SUPPLIED RECORDS =
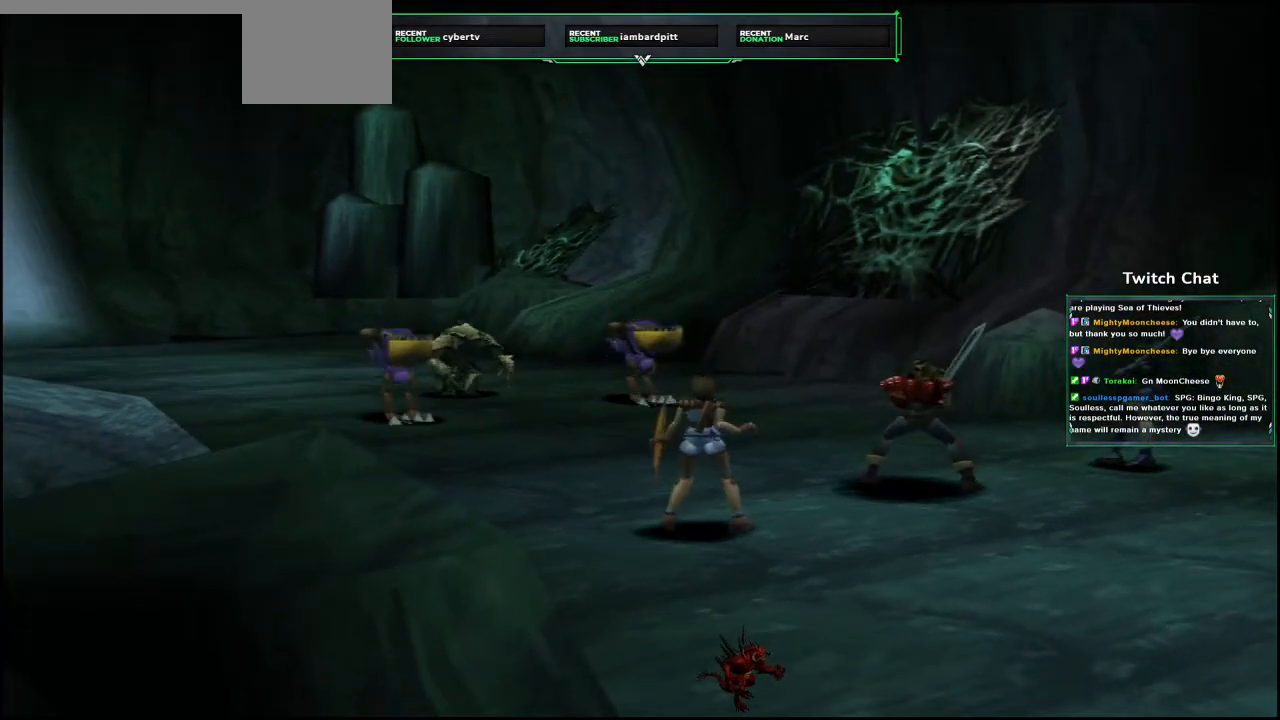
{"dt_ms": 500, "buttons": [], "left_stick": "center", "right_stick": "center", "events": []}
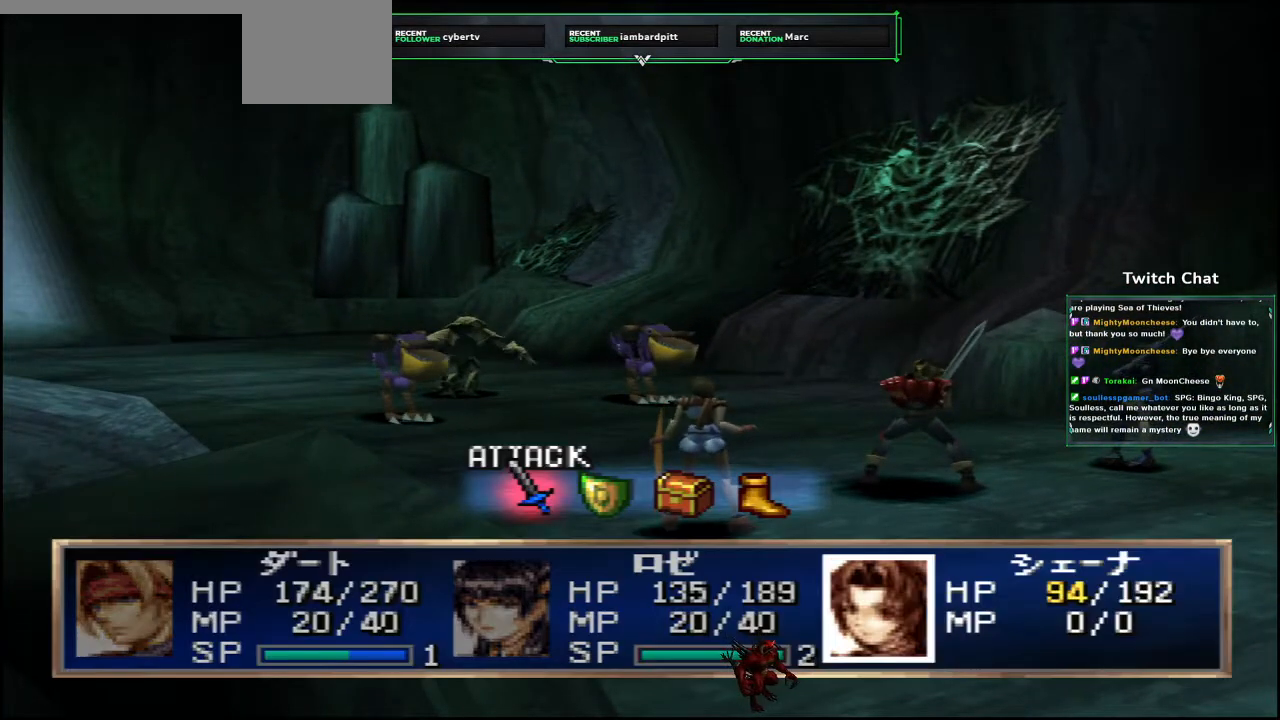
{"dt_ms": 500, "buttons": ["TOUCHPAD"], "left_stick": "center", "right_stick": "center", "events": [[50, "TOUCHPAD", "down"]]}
...
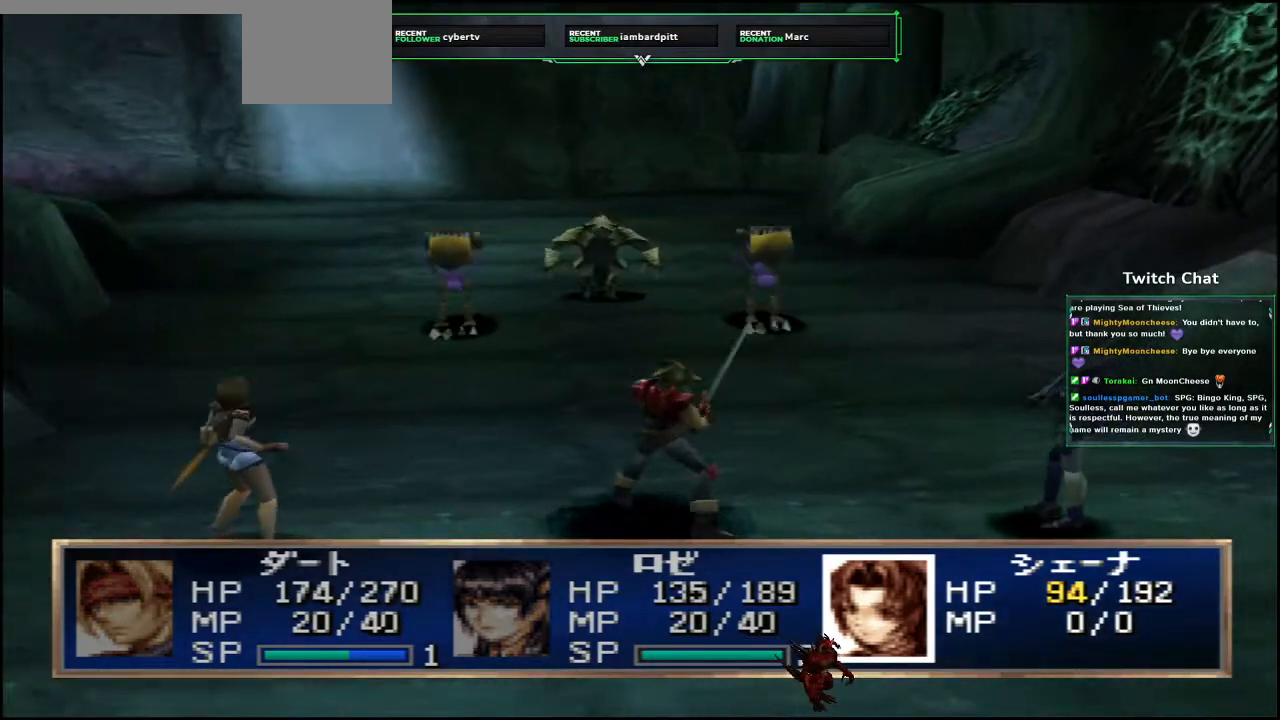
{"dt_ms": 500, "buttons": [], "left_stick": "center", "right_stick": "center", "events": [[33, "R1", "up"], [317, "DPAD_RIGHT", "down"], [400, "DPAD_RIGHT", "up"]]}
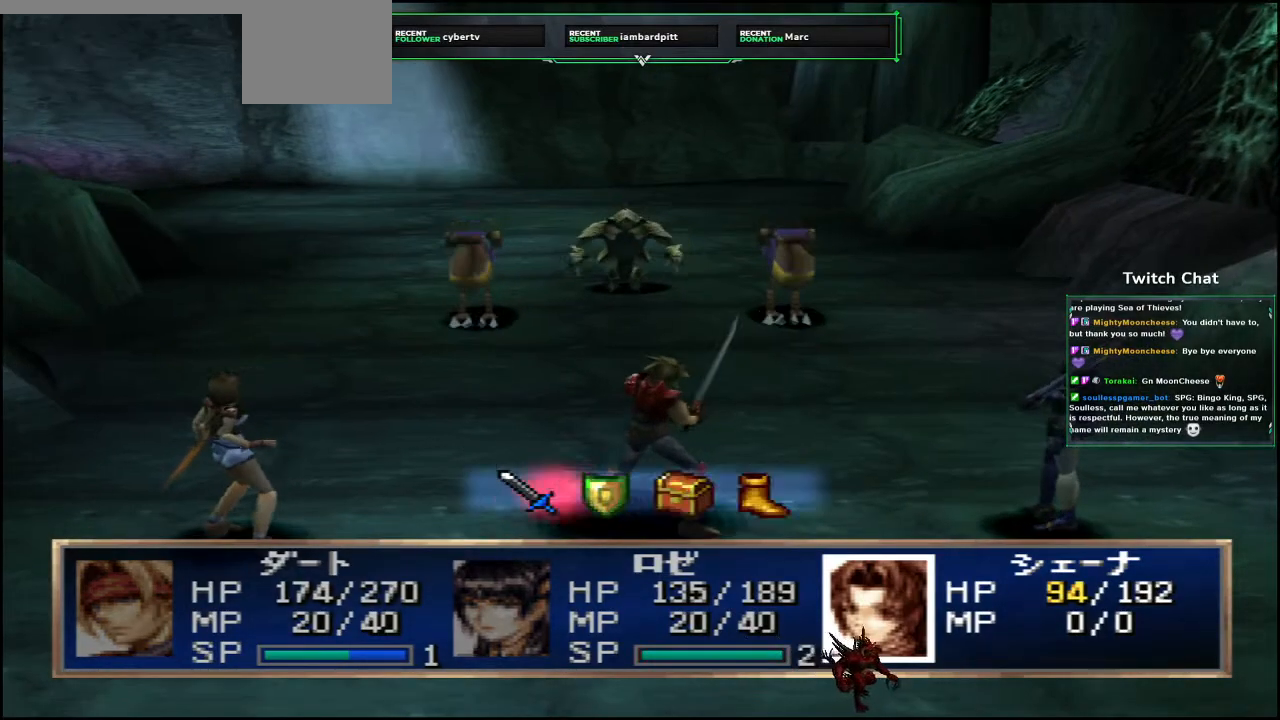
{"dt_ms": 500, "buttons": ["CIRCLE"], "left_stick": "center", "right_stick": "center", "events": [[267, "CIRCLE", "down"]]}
* * *
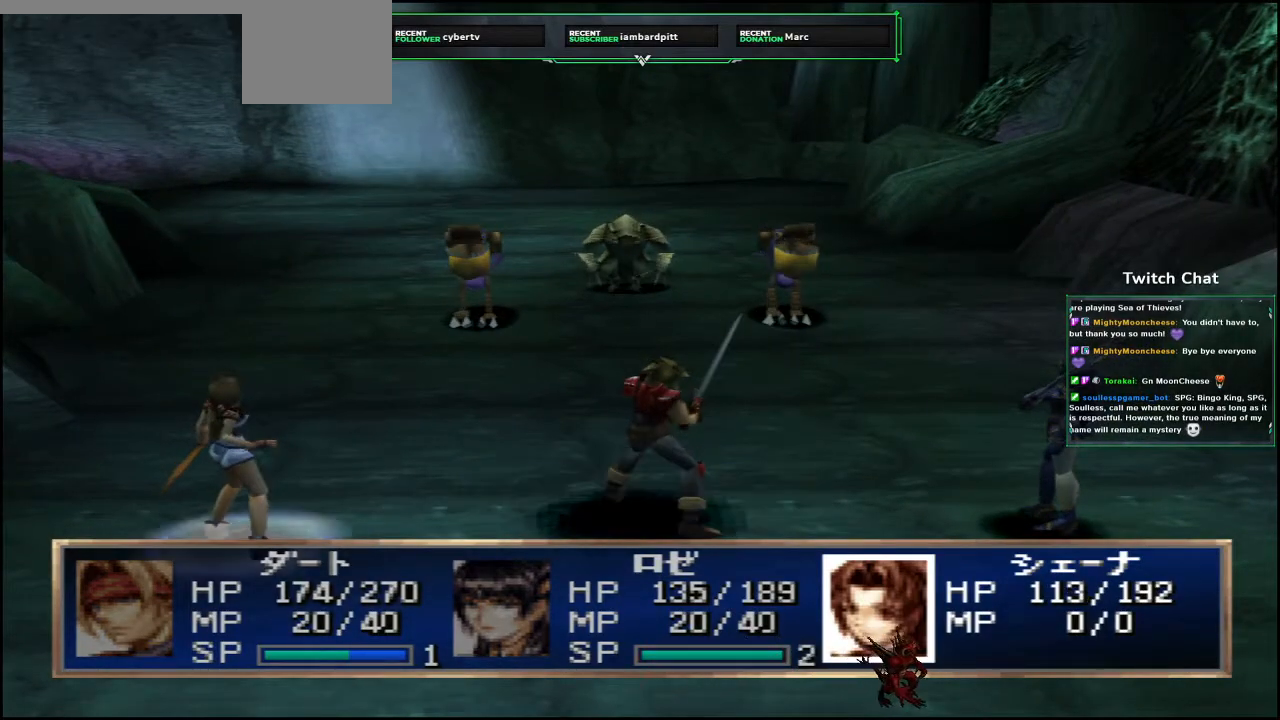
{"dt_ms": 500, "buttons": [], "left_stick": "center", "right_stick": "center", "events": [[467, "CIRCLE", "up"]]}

REQUIRED ACTION =
Scan the listing above and identify each line holding the string "down"; copy every such line.

EXERCISE RESPONSE =
{"dt_ms": 500, "buttons": ["TOUCHPAD"], "left_stick": "center", "right_stick": "center", "events": [[50, "TOUCHPAD", "down"]]}
{"dt_ms": 500, "buttons": [], "left_stick": "center", "right_stick": "center", "events": [[33, "R1", "up"], [317, "DPAD_RIGHT", "down"], [400, "DPAD_RIGHT", "up"]]}
{"dt_ms": 500, "buttons": ["CIRCLE"], "left_stick": "center", "right_stick": "center", "events": [[267, "CIRCLE", "down"]]}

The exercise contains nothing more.